Riga East University Hospital Latvian Centre of Oncology, Department of Head and Neck Surgery, Riga, Latvia; Riga Stradiņš University, Department of Otolaryngology, Riga, Latvia.
Int J Surg Case Rep. 2023 Mar;104:107940. doi: 10.1016/j.ijscr.2023.107940. Epub 2023 Feb 18.
MPNST is a rare type of malignancy classified as malignant soft tissue sarcoma. One-fourth to one-half of MPNST arise in patients with neurofibromatosis type 1 (NF1) and generally involves major nerve trunks of proximal extremities and body, rarely head and neck region. Aggressive nature of the disease shows poor overall prognosis, where treatment modalities are also limited.

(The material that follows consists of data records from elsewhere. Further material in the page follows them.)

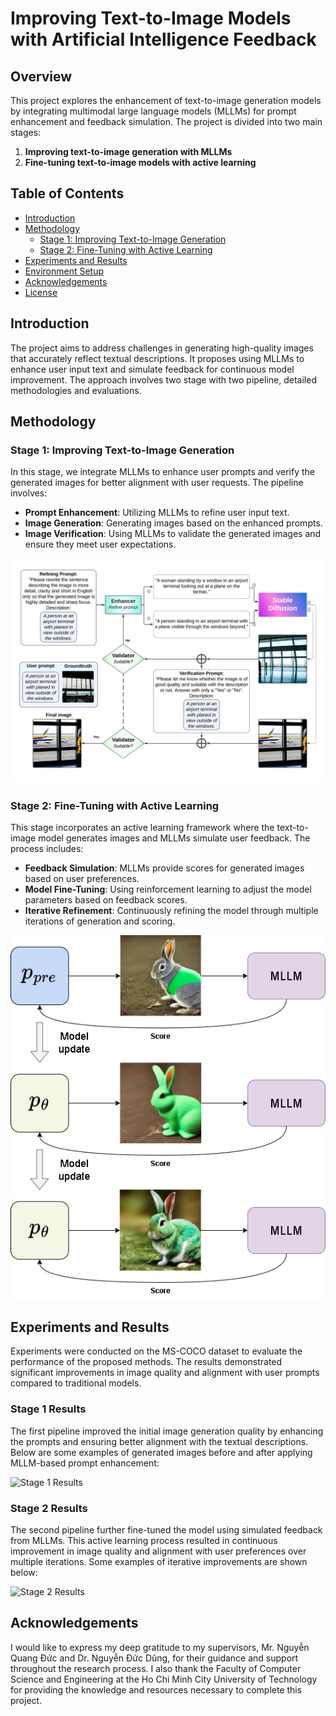 # Improving Text-to-Image Models with Artificial Intelligence Feedback

## Overview
This project explores the enhancement of text-to-image generation models by integrating multimodal large language models (MLLMs) for prompt enhancement and feedback simulation. The project is divided into two main stages:

1. **Improving text-to-image generation with MLLMs**
2. **Fine-tuning text-to-image models with active learning**

## Table of Contents
- [Introduction](#introduction)
- [Methodology](#methodology)
  - [Stage 1: Improving Text-to-Image Generation](#stage-1-improving-text-to-image-generation)
  - [Stage 2: Fine-Tuning with Active Learning](#stage-2-fine-tuning-with-active-learning)
- [Experiments and Results](#experiments-and-results)
- [Environment Setup](#environment-setup)
- [Acknowledgements](#acknowledgements)
- [License](#license)

## Introduction
The project aims to address challenges in generating high-quality images that accurately reflect textual descriptions. It proposes using MLLMs to enhance user input text and simulate feedback for continuous model improvement. The approach involves two stage with two pipeline, detailed methodologies and evaluations.

## Methodology

### Stage 1: Improving Text-to-Image Generation
In this stage, we integrate MLLMs to enhance user prompts and verify the generated images for better alignment with user requests. The pipeline involves:
- **Prompt Enhancement**: Utilizing MLLMs to refine user input text.
- **Image Generation**: Generating images based on the enhanced prompts.
- **Image Verification**: Using MLLMs to validate the generated images and ensure they meet user expectations.

![Stage 1 Pipeline](images/stage1_pipeline.png)

### Stage 2: Fine-Tuning with Active Learning
This stage incorporates an active learning framework where the text-to-image model generates images and MLLMs simulate user feedback. The process includes:
- **Feedback Simulation**: MLLMs provide scores for generated images based on user preferences.
- **Model Fine-Tuning**: Using reinforcement learning to adjust the model parameters based on feedback scores.
- **Iterative Refinement**: Continuously refining the model through multiple iterations of generation and scoring.

![Stage 2 Pipeline](images/stage2_pipeline.png)

## Experiments and Results
Experiments were conducted on the MS-COCO dataset to evaluate the performance of the proposed methods. The results demonstrated significant improvements in image quality and alignment with user prompts compared to traditional models.

### Stage 1 Results
The first pipeline improved the initial image generation quality by enhancing the prompts and ensuring better alignment with the textual descriptions. Below are some examples of generated images before and after applying MLLM-based prompt enhancement:

![Stage 1 Results](images/stage1_results.png)

### Stage 2 Results
The second pipeline further fine-tuned the model using simulated feedback from MLLMs. This active learning process resulted in continuous improvement in image quality and alignment with user preferences over multiple iterations. Some examples of iterative improvements are shown below:

![Stage 2 Results](images/stage2_results.png)

## Acknowledgements
I would like to express my deep gratitude to my supervisors, Mr. Nguyễn Quang Đức and Dr. Nguyễn Đức Dũng, for their guidance and support throughout the research process. I also thank the Faculty of Computer Science and Engineering at the Ho Chi Minh City University of Technology for providing the knowledge and resources necessary to complete this project.
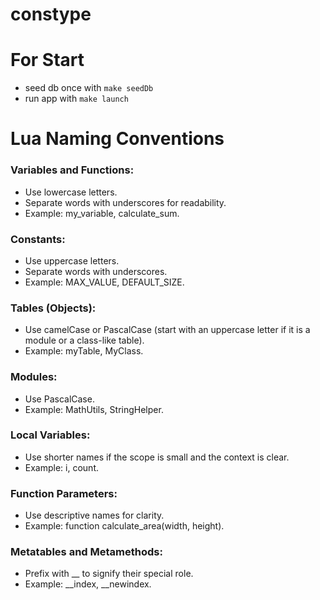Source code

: # constype

# For Start
- seed db once with `make seedDb` 
- run app with `make launch`

# Lua Naming Conventions

### Variables and Functions:
- Use lowercase letters.
- Separate words with underscores for readability.
- Example: my_variable, calculate_sum.

### Constants:
- Use uppercase letters.
- Separate words with underscores.
- Example: MAX_VALUE, DEFAULT_SIZE.

### Tables (Objects):
- Use camelCase or PascalCase (start with an uppercase letter if it is a module or a class-like table).
- Example: myTable, MyClass.

### Modules:
- Use PascalCase.
- Example: MathUtils, StringHelper.

### Local Variables:
- Use shorter names if the scope is small and the context is clear.
- Example: i, count.

### Function Parameters:
- Use descriptive names for clarity.
- Example: function calculate_area(width, height).

### Metatables and Metamethods:
- Prefix with __ to signify their special role.
- Example: __index, __newindex.

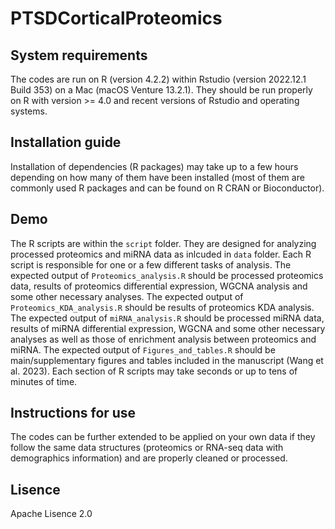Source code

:# PTSDCorticalProteomics

## System requirements
The codes are run on R (version 4.2.2) within Rstudio (version 2022.12.1 Build 353) on a Mac (macOS Venture 13.2.1). They should be run properly on R with version >= 4.0 and recent versions of Rstudio and operating systems.

## Installation guide
Installation of dependencies (R packages) may take up to a few hours depending on how many of them have been installed (most of them are commonly used R packages and can be found on R CRAN or Bioconductor).

## Demo
The R scripts are within the `script` folder. They are designed for analyzing processed proteomics and miRNA data as inlcuded in `data` folder. Each R script is responsible for one or a few different tasks of analysis.
The expected output of `Proteomics_analysis.R` should be processed proteomics data, results of proteomics differential expression, WGCNA analysis and some other necessary analyses.
The expected output of `Proteomics_KDA_analysis.R` should be results of proteomics KDA analysis.
The expected output of `miRNA_analysis.R` should be processed miRNA data, results of miRNA differential expression, WGCNA and some other necessary analyses as well as those of enrichment analysis between proteomics and miRNA.
The expected output of `Figures_and_tables.R` should be main/supplementary figures and tables included in the manuscript (Wang et al. 2023).
Each section of R scripts may take seconds or up to tens of minutes of time.

## Instructions for use
The codes can be further extended to be applied on your own data if they follow the same data structures (proteomics or RNA-seq data with demographics information) and are properly cleaned or processed.

## Lisence
Apache Lisence 2.0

62-year-old otherwise healthy female underwent radical surgical treatment due to the mass of the right side of the neck. Preoperative MRI studies showed well defined partly cystic and visually malignant neoplasm of the carotid sheath in upper third of the neck. Well-defined tumor of the right vagus nerve was detected during the surgery and was excised with safe and radical margins. Further histological study confirmed MPNST diagnosis. Defect of the vagus nerve was reconstructed with a nerve grafts to maintain and improve patients quality of the life. Adjuvant radiotherapy was appointed. At one year follow-up period no evidence of disease recurrence was found. Nevertheless, patient reported significant improvement of functionality and less vagus nerve impairment symptoms.
In this article we discuss main epidemiological data of MPNST as well as distinction of our clinical case peculiarities from data mentioned in literature.

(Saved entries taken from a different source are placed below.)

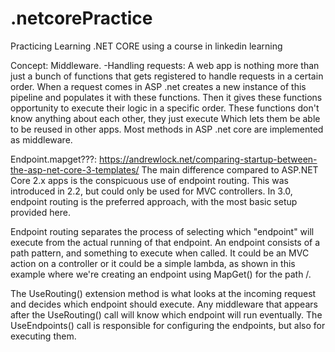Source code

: # .netcorePractice
Practicing Learning .NET CORE using a course in linkedin learning


Concept: Middleware.
-Handling requests:
  A web app is nothing more than just a bunch of functions that gets registered to handle requests in a certain order.
  When a request comes in ASP .net creates a new instance of this pipeline and populates it with these functions.
  Then it gives these functions opportunity to execute their logic in a specific order. These functions don't know anything about each other, they just execute
  Which lets them be able to be reused in other apps. Most methods in ASP .net core are implemented as middleware.

Endpoint.mapget???: https://andrewlock.net/comparing-startup-between-the-asp-net-core-3-templates/ 
  The main difference compared to ASP.NET Core 2.x apps is the conspicuous use of endpoint routing. This was introduced in 2.2, but could only be used for MVC controllers. In 3.0, endpoint routing is the preferred approach, with the most basic setup provided here.

Endpoint routing separates the process of selecting which "endpoint" will execute from the actual running of that endpoint. An endpoint consists of a path pattern, and something to execute when called. It could be an MVC action on a controller or it could be a simple lambda, as shown in this example where we're creating an endpoint using MapGet() for the path /.

The UseRouting() extension method is what looks at the incoming request and decides which endpoint should execute. Any middleware that appears after the UseRouting() call will know which endpoint will run eventually. The UseEndpoints() call is responsible for configuring the endpoints, but also for executing them.


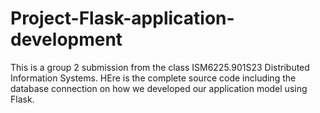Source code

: # Project-Flask-application-development
This is a group 2 submission from the class ISM6225.901S23 Distributed Information Systems. HEre is the complete source code including the database connection on how we developed our application model using Flask.
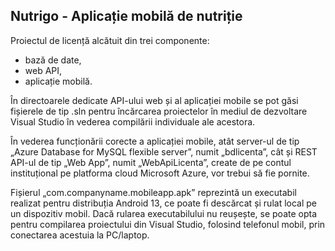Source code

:## Nutrigo - Aplicație mobilă de nutriție
Proiectul de licență alcătuit din trei componente:
- bază de date,
- web API,
- aplicație mobilă.

În directoarele dedicate API-ului web și al aplicației mobile se pot găsi fișierele de tip .sln pentru încărcarea proiectelor în mediul de dezvoltare Visual Studio în vederea compilării individuale ale acestora.

În vederea funcționării corecte a aplicației mobile, atât server-ul de tip „Azure Database for MySQL flexible server”, numit „bdlicenta”, cât și REST API-ul de tip „Web App”, numit „WebApiLicenta”, create de pe contul instituțional pe platforma cloud Microsoft Azure, vor trebui să fie pornite.

Fișierul „com.companyname.mobileapp.apk” reprezintă un executabil realizat pentru distribuția Android 13, ce poate fi descărcat și rulat local pe un dispozitiv mobil. Dacă rularea executabilului nu reușește, se poate opta pentru compilarea proiectului din Visual Studio, folosind telefonul mobil, prin conectarea acestuia la PC/laptop.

MPNST are described as aggressive neoplasms with unfavorable short and long-term prognosis. Early diagnosis and radical surgical intervention not only improve patient prognosis but also allow to use additional treatment options to improve patients survival and quality of the life even in case of MPNST.

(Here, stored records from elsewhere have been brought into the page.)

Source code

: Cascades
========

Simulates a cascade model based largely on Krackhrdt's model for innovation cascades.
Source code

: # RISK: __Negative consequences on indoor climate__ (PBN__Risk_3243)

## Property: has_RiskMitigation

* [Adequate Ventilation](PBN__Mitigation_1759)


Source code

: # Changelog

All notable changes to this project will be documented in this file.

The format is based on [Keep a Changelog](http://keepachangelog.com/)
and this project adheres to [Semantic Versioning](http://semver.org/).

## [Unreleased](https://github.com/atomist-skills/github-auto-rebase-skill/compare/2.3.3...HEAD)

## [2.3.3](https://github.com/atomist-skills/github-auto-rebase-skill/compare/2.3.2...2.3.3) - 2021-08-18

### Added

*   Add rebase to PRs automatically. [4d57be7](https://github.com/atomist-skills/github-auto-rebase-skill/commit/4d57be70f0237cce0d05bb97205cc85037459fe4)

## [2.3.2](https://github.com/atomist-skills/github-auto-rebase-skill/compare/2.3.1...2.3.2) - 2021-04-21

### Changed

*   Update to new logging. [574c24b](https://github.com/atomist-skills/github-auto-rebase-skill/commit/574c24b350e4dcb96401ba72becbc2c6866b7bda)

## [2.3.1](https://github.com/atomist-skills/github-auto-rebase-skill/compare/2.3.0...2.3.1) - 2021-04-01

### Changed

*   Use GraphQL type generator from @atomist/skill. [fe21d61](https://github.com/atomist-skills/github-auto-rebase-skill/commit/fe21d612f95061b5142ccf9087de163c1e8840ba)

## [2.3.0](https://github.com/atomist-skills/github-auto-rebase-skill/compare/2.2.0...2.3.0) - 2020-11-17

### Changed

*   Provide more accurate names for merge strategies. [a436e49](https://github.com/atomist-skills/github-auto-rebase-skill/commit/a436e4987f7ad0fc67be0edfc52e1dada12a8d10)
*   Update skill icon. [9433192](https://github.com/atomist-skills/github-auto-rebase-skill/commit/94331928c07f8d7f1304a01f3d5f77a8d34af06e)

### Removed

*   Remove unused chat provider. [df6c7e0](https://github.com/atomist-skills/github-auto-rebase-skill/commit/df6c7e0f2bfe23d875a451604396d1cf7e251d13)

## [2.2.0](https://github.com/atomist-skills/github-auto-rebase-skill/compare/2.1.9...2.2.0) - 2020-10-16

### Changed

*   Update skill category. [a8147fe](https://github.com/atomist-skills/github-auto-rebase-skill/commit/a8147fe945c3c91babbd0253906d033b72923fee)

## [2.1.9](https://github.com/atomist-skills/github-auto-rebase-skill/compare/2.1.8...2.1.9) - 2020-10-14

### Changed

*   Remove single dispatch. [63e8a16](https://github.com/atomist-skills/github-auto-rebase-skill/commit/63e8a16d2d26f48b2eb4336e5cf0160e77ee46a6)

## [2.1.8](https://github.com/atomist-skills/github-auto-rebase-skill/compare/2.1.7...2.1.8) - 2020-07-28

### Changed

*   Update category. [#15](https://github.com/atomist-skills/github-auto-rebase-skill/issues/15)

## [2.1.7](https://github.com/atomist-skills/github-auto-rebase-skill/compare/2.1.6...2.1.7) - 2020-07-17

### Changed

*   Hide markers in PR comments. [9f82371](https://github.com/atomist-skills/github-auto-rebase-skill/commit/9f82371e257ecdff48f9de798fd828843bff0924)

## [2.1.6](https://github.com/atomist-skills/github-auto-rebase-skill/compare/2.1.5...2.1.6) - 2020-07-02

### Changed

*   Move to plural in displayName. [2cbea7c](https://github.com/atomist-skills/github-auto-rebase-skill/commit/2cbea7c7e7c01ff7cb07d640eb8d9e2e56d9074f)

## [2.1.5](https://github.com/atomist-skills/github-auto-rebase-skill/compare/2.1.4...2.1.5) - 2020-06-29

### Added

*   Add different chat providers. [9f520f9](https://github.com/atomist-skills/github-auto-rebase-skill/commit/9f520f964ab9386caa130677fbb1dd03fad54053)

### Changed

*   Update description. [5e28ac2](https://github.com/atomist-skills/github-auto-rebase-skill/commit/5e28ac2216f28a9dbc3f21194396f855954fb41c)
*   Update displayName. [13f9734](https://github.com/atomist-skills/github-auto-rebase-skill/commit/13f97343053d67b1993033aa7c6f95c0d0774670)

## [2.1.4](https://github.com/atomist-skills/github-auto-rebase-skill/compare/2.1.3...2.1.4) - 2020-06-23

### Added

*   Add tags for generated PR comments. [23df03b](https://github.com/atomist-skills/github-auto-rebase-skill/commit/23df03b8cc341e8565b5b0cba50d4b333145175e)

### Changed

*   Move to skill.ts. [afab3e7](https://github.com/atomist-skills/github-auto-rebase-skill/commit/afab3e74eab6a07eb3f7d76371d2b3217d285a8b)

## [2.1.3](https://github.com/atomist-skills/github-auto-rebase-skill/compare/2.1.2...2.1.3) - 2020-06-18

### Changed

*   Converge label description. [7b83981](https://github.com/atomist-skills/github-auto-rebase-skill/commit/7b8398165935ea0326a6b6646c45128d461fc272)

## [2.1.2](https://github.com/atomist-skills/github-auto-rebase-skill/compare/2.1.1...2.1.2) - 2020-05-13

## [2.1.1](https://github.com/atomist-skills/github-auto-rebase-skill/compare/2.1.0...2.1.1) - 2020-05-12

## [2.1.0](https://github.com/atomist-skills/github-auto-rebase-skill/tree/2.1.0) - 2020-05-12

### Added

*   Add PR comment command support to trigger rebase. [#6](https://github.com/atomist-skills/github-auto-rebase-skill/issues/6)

恶性周围神经鞘膜瘤(MPNST)是一种罕见的恶性肿瘤,归类为恶性软组织肉瘤。四分之一至二分之一的MPNST发生在1型神经纤维瘤病(NF1)患者中,通常累及近端肢体和身体的主要神经干,很少累及头颈部区域。该疾病的侵袭性导致总体预后较差,治疗方式也有限。
一名62岁的健康女性因右侧颈部肿块接受了根治性手术治疗。术前MRI研究显示,颈部上三分之一的颈动脉鞘有边界清晰的部分囊性且外观呈恶性的肿瘤。手术中发现右侧迷走神经有边界清晰的肿瘤,并以安全的根治性切缘将其切除。进一步的组织学研究证实了MPNST的诊断。用神经移植物重建迷走神经缺损,以维持和改善患者的生活质量。给予辅助放疗。在一年的随访期内,未发现疾病复发的迹象。尽管如此,患者报告功能有显著改善,迷走神经损伤症状减轻。
在本文中,我们讨论了MPNST的主要流行病学数据,以及我们临床病例特点与文献中提及的数据的差异。
MPNST被描述为具有不良短期和长期预后的侵袭性肿瘤。早期诊断和根治性手术干预不仅能改善患者预后,而且即使在MPNST病例中,也能使用额外的治疗选择来提高患者的生存率和生活质量。